**Exercise**
Could each entry below be written out exactly, with every picture dropped?
*** Opening The data ***
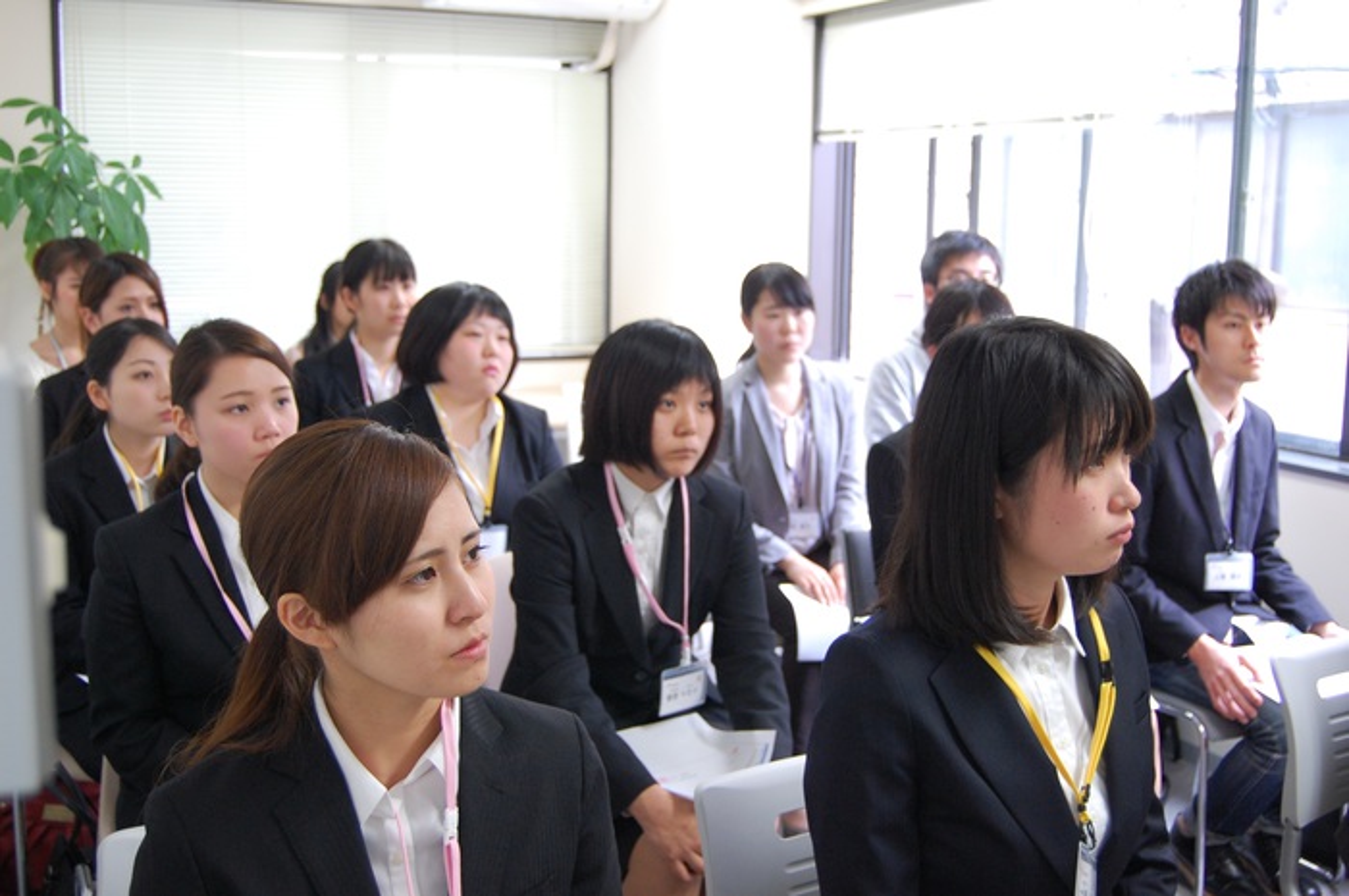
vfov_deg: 31.8
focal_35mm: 42
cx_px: 674
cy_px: 448
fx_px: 1572
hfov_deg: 46.4
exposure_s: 1/30
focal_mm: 28
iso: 720
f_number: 4.2
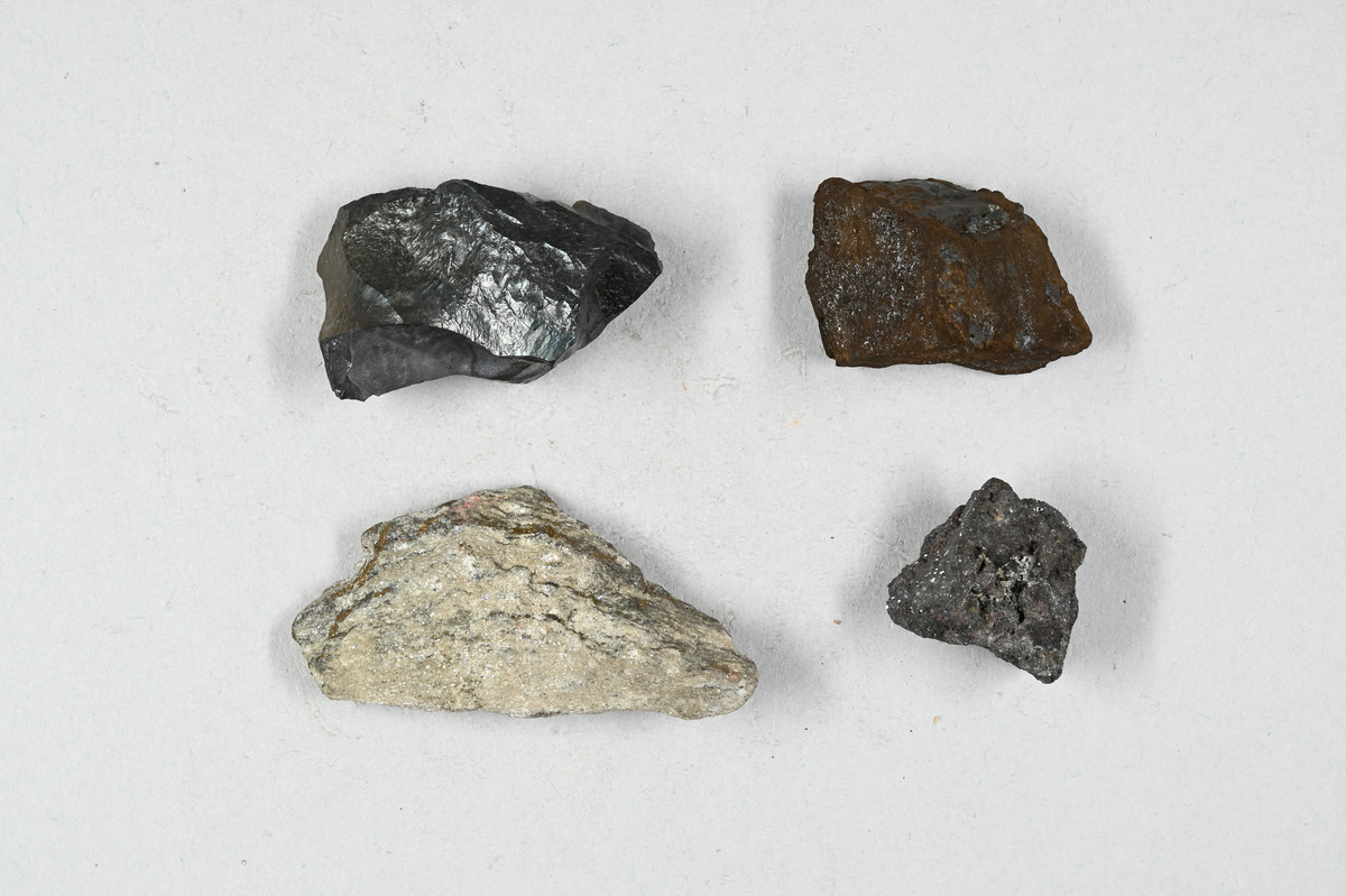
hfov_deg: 28.9
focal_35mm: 70
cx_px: 673
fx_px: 2616
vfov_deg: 19.4
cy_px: 448
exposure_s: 1/2
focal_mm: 70
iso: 200
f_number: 22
*** Closing The data ***
**Your solution**
vfov_deg: 31.8
focal_35mm: 42
cx_px: 674
cy_px: 448
fx_px: 1572
hfov_deg: 46.4
exposure_s: 1/30
focal_mm: 28
iso: 720
f_number: 4.2
hfov_deg: 28.9
focal_35mm: 70
cx_px: 673
fx_px: 2616
vfov_deg: 19.4
cy_px: 448
exposure_s: 1/2
focal_mm: 70
iso: 200
f_number: 22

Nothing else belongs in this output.